> Problems and tasks:
1/ In the passage on SRL and TPACK, start at the words "A teacher with" and end after "fostering TPACK performance.". Give that part again with "peer assessment" replaced by "peer review".
2/ Transcribe the lines in the records from the line that contains "XKCD, Ten Thousand" through the line that contains "I think the last", character for character.

> Text shown:
■ ■ ■ ■ ■
1.3 Interplay of SRL and TPACK

A teacher with a high level of SRL is more likely to be reflective, adaptive, and flexible in their teaching and technology integration approach. Empirical research highlights the positive effects of SRL support on improving teachers’ TPACK. Tantrarungroj and Suwannatthachote (2013) explored how SRL strategies like self-questioning and peer assessment could benefit pre-service teachers’ TPACK. The study found that those who received SRL strategy support showed notable improvements in their TPACK scores, indicating that SRL plays a significant role in enhancing TPACK development. In addition, using a combination of SRL strategies could effectively accelerate the growth of teachers’ TPACK development. Research pointed to the critical role of SRL in fostering TPACK performance.

Moreover, empirical research underscores the potential roles of TPK and TCK that emerged between SRL and TPACK. Kramarski and Michalsky (2010) emphasized incorporating metacognitive support into pre-service teachers’ education. Their findings suggested that such support enhanced SRL, which improves their use of hypermedia for instructional design (i.e., TCK) and their skills in pedagogy comprehension and design (i.e., TPK). They further argued that integrating these elements was critical for developing effective TPACK. Furthermore, Huang and Lajoie (2021) highlighted how TPK and TCK contributed to effective technology use in education, emphasizing that teachers with high SRL abilities tend to develop stronger TPACK skills. For instance, goal-oriented monitoring and evaluation played crucial roles in adapting teaching strategies (i.e., TPK) and content knowledge to technology integration (i.e., TCK). High performers in TPACK are shown to engage more in self-regulative activities, demonstrating a deeper understanding and application of TPK and TCK within their teaching practices. Overall, teacher education in the context of TPACK plays a role in developing teachers’ ICT knowledge, skills, and pedagogical practice. As a result, the study focuses on the three important dimensions of TPK, TCK, and TPACK in teachers’ SRL rather than a comprehensive exploration of the overall TPACK.
■ ■ ■ ■ ■
> Raw data:
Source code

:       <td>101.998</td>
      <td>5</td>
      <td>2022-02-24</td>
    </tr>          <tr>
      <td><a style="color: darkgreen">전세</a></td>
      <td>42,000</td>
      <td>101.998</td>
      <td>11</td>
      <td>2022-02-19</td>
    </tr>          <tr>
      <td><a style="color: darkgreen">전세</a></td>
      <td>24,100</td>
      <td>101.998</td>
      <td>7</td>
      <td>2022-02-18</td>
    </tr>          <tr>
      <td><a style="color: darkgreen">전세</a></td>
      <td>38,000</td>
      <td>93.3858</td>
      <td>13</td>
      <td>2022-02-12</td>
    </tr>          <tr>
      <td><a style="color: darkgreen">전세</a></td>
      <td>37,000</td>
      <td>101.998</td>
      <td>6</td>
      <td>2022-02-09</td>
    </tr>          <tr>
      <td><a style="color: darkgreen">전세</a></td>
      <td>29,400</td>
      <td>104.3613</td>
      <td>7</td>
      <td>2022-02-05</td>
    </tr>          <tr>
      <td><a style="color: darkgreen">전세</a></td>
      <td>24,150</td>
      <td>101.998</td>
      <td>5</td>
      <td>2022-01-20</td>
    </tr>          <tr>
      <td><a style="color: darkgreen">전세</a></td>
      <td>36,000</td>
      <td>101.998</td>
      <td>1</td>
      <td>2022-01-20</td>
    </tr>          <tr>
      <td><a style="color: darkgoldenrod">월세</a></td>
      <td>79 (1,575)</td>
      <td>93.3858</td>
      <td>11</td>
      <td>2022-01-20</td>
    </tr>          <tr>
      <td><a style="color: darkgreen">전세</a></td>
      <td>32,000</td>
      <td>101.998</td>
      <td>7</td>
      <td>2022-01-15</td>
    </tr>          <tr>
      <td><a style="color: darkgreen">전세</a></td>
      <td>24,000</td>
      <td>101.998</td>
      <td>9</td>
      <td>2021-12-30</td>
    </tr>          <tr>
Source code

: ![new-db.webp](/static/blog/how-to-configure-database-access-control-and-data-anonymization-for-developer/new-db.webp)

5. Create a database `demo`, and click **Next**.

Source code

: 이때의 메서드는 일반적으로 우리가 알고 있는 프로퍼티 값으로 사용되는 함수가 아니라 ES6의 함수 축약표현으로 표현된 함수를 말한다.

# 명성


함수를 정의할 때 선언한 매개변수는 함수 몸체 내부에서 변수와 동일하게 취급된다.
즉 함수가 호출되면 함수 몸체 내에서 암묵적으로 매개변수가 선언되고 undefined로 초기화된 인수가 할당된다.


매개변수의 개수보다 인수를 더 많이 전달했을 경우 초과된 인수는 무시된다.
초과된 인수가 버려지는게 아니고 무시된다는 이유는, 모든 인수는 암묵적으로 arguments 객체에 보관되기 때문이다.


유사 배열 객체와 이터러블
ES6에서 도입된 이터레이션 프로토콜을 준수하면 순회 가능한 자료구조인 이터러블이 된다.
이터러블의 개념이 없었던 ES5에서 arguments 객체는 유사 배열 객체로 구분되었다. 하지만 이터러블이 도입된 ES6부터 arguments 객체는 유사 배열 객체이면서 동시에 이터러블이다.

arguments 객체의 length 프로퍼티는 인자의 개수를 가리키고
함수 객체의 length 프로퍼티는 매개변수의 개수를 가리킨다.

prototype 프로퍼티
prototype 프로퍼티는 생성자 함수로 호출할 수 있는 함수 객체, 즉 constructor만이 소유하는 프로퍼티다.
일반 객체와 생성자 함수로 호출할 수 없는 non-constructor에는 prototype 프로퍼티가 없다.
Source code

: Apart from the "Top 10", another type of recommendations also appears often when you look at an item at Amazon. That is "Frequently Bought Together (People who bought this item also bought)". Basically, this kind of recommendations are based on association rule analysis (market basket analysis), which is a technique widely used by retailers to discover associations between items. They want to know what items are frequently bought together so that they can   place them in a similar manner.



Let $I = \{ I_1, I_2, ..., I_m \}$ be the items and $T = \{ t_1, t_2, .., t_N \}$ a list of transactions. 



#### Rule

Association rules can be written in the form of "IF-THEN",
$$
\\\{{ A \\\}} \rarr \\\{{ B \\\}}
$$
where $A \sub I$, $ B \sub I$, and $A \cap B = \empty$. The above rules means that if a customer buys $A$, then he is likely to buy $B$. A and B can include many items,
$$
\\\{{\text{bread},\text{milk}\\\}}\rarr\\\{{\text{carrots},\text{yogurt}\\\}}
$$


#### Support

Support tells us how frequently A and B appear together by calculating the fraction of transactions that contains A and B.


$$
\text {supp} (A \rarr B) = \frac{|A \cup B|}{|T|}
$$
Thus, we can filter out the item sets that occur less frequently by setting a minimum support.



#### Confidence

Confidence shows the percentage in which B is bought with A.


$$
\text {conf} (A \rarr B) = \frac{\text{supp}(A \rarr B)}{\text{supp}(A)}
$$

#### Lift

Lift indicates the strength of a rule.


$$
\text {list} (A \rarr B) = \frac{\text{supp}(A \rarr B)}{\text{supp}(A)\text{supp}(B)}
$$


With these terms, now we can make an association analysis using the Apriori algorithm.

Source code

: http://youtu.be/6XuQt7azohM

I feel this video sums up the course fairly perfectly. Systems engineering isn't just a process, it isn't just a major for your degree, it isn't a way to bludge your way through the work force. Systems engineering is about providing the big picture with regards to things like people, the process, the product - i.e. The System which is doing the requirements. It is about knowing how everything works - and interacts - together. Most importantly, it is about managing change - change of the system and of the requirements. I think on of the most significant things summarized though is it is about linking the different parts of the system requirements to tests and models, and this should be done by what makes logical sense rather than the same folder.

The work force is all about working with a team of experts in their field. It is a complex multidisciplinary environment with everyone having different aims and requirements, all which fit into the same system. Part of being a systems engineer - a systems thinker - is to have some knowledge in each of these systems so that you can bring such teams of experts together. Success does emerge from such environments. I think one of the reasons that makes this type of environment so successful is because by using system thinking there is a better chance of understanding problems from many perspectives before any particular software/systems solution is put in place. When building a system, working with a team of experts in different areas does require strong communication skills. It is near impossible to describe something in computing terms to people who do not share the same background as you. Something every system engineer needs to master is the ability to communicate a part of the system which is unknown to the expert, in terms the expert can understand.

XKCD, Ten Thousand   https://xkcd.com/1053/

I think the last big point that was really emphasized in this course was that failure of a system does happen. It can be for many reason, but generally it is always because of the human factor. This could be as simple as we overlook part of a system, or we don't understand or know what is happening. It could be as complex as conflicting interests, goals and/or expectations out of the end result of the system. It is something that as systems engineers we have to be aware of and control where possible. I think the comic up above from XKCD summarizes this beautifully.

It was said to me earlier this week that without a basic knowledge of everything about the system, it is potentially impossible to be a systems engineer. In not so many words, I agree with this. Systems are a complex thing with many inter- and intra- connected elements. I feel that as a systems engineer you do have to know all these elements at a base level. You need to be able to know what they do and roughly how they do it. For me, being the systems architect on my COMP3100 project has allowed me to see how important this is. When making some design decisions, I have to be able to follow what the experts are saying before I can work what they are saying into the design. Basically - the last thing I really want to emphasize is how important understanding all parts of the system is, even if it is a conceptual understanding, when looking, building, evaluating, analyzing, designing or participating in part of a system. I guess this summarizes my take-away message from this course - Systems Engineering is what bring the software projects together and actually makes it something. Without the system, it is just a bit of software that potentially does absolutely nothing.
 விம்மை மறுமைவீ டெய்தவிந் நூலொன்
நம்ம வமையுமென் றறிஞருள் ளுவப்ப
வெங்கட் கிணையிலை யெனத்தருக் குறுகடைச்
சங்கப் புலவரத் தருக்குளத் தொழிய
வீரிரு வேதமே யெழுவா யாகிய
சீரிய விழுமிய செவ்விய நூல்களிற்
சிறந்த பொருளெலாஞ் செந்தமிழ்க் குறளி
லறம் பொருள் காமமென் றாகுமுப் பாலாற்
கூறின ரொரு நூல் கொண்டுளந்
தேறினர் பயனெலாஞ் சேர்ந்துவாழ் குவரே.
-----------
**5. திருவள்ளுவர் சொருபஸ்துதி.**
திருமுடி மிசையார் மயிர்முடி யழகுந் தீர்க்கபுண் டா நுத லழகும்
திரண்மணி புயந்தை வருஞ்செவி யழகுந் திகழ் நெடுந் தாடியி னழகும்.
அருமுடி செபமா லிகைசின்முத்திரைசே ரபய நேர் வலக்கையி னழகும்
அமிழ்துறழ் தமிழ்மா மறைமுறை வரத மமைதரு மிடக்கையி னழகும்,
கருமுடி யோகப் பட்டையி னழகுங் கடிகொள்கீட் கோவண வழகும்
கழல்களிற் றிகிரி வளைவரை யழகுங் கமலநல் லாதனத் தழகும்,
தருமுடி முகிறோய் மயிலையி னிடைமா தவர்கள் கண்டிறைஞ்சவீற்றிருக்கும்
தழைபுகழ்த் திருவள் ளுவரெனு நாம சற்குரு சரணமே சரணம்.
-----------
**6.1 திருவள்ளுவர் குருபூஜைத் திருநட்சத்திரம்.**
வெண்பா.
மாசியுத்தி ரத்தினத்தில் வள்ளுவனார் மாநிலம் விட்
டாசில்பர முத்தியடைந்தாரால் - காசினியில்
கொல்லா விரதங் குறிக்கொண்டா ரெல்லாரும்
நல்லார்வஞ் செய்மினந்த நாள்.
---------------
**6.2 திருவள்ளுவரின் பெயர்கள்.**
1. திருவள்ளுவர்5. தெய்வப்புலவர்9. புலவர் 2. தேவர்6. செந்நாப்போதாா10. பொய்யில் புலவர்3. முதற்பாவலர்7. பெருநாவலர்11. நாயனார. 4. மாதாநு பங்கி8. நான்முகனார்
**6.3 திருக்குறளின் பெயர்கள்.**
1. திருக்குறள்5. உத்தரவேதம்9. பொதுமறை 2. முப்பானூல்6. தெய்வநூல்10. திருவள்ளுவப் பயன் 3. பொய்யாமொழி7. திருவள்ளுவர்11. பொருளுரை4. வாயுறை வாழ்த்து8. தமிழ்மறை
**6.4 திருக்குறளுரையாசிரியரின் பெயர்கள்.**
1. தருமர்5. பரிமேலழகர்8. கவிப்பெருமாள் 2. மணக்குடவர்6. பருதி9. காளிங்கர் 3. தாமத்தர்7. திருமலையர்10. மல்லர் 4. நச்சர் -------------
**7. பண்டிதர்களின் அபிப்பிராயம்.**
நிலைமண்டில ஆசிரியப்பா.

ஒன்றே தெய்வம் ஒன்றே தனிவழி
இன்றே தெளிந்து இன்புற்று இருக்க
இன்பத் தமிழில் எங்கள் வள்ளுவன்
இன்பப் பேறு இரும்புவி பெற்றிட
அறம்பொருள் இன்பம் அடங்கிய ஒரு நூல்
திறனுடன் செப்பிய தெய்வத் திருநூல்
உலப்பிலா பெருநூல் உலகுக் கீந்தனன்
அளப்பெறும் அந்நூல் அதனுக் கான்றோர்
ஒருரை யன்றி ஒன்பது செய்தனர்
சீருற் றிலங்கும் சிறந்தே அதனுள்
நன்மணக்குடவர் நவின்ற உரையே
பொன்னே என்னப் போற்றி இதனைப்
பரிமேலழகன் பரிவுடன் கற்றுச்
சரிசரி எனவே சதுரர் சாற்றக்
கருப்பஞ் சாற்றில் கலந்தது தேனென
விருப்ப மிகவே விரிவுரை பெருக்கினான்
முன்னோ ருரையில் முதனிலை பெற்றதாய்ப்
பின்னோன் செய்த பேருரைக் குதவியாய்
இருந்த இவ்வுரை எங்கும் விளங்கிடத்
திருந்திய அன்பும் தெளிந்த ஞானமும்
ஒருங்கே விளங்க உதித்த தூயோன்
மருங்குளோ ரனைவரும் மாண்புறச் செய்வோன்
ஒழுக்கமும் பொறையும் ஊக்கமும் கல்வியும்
■ ■ ■ ■ ■
> Task solutions:
1/
A teacher with a high level of SRL is more likely to be reflective, adaptive, and flexible in their teaching and technology integration approach. Empirical research highlights the positive effects of SRL support on improving teachers’ TPACK. Tantrarungroj and Suwannatthachote (2013) explored how SRL strategies like self-questioning and peer review could benefit pre-service teachers’ TPACK. The study found that those who received SRL strategy support showed notable improvements in their TPACK scores, indicating that SRL plays a significant role in enhancing TPACK development. In addition, using a combination of SRL strategies could effectively accelerate the growth of teachers’ TPACK development. Research pointed to the critical role of SRL in fostering TPACK performance.

2/
XKCD, Ten Thousand   https://xkcd.com/1053/

I think the last big point that was really emphasized in this course was that failure of a system does happen. It can be for many reason, but generally it is always because of the human factor. This could be as simple as we overlook part of a system, or we don't understand or know what is happening. It could be as complex as conflicting interests, goals and/or expectations out of the end result of the system. It is something that as systems engineers we have to be aware of and control where possible. I think the comic up above from XKCD summarizes this beautifully.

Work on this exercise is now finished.